Usai berkeliling selama beberapa menit, saya lalu berjalan menuju panggung terbuka yang juga telah didekor sedemikian rupa dengan nuansa payung. Sore nanti, akan ada pertunjukan seni serta fashion show di sini.
Menonton perjunjukan seni. Itulah sebenarnya tujuan utama saya datang ke Festival Payung.
Hari masih siang ketika saya duduk di salah satu sudut tribun. Pertunjukan seni masih beberapa jam lagi. Sementara panitia mempersiapkan set panggung, saya melanjutkan keliling untuk mengambil beberapa foto. Tanpa sengaja, saya bertemu dua orang travel blogger asal Jogja, Kharis dan Sitam. Kami ngobrol cukup lama dan akhirnya sepakat untuk menonton pertunjukan seni sama-sama.
Mendekati sore, kami berjalan menuju panggung terbuka. Set panggung sudah selesai ditata. MC sudah berkali-kali koar-koar bahwa acara akan segera dimulai. Nyatanya, hampir lebih dari setengah jam kami duduk di tribun namun acara belum juga mulai. Sementara mendung sudah semakin gelap, hujan sepertinya hanya tinggal menunggu waktu.
Kami sempat putus asa menunggu pertunjukan yang tak kunjung dimulai sampai akhirnya benar-benar goyah dan meninggalkan panggung. Dan.. sementara kami berjalan meninggalkan panggung, acara benar-benar dimulai. Sial.
Kamipun bergegas kembali supaya dapat tempat duduk. Sore itu, panggung terbuka di Taman Balekambang penuh sesak oleh pengunjung.
Pertunjukan seni dibuka oleh Kemlaka, kelompok musik yang menyajikan musik etnik dari berbagai daerah Indonesia. Meskipun tak benar-benar paham dengan musik yang dibawakan, saya larut dalam melodi yang mereka mainkan. Sore itu, Kemlaka berkolaborasi dengan dua kelompok penari dari Sanggar Semarak Candra Kirana yang membawakan tarian Jawa serta Pesona Nusantara yang membawakan tarian Kalimantan.
Alunan musik dari Kemlaka serta gerakan-gerakan indah dari penari membuat penonton cukup terhibur dan antusias. Buktinya, meski mendung gelap masih tetap menggelayut, mereka tak beranjak dari tempat duduk sampai pertunjukan benar-benar selesai.
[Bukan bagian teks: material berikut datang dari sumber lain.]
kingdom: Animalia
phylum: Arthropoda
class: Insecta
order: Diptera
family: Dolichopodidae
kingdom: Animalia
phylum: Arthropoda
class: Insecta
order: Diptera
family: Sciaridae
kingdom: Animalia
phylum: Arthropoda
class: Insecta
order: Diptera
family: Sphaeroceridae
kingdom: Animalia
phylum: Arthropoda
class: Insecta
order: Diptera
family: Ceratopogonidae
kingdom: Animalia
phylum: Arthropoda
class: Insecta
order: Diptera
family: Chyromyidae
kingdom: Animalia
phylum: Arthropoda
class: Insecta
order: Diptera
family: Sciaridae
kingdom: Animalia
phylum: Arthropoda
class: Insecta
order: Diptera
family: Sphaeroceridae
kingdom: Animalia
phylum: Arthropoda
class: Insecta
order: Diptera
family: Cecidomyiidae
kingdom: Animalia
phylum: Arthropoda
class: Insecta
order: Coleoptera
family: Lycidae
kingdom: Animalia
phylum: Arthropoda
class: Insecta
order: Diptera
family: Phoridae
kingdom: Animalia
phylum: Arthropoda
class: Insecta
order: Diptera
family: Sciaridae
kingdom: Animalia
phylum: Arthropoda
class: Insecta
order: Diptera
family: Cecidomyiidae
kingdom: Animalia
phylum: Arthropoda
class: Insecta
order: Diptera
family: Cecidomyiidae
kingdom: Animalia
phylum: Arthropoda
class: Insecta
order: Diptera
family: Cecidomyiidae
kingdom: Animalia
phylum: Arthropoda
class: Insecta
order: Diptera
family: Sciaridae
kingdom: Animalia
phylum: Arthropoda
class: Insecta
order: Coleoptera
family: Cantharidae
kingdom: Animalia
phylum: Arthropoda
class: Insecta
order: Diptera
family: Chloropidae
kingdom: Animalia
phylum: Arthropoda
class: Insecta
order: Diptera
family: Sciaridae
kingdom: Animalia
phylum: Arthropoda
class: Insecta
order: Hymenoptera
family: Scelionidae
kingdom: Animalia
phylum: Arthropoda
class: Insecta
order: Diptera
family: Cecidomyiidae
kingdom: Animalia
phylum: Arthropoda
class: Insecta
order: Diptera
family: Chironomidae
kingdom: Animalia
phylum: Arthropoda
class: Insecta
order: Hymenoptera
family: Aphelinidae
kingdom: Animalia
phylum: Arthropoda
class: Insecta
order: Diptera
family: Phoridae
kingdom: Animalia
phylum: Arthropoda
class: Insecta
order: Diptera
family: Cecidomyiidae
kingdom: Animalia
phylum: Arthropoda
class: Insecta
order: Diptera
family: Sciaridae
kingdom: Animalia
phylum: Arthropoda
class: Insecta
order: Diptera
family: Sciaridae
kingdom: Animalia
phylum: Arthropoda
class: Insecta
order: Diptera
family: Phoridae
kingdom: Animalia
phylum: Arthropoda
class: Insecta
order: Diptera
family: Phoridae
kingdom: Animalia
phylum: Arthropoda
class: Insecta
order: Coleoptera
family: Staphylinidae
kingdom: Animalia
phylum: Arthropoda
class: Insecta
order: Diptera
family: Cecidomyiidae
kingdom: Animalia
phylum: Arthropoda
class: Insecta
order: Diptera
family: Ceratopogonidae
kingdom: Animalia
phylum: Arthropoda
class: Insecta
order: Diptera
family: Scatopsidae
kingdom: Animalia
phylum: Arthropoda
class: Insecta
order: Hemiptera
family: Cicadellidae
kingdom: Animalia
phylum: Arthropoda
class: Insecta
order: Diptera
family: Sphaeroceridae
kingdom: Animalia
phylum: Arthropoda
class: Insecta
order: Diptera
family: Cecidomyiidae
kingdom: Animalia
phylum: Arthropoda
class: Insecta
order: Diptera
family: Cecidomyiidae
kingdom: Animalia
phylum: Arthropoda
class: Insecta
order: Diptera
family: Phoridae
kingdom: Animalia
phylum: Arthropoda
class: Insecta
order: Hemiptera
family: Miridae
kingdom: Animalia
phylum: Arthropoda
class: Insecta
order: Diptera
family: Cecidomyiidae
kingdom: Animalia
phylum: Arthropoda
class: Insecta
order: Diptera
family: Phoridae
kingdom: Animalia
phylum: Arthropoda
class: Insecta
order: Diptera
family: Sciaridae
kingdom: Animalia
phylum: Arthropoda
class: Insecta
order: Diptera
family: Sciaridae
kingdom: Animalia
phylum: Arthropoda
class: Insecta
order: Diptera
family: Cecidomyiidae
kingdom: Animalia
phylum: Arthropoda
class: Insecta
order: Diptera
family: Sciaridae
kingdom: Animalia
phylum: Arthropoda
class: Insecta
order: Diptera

Sampai akhirnya, waktu sudah hampir jam 5 sore. Kharis dan Sitam pamit pulang. Beberapa menit kemudian, pertunjukan benar-benar telah selesai dan saya pun juga beranjak meninggalkan Taman Belakambang. Sementara saya berjalan keluar, para pengunjung justru semakin banyak yang berdatangan.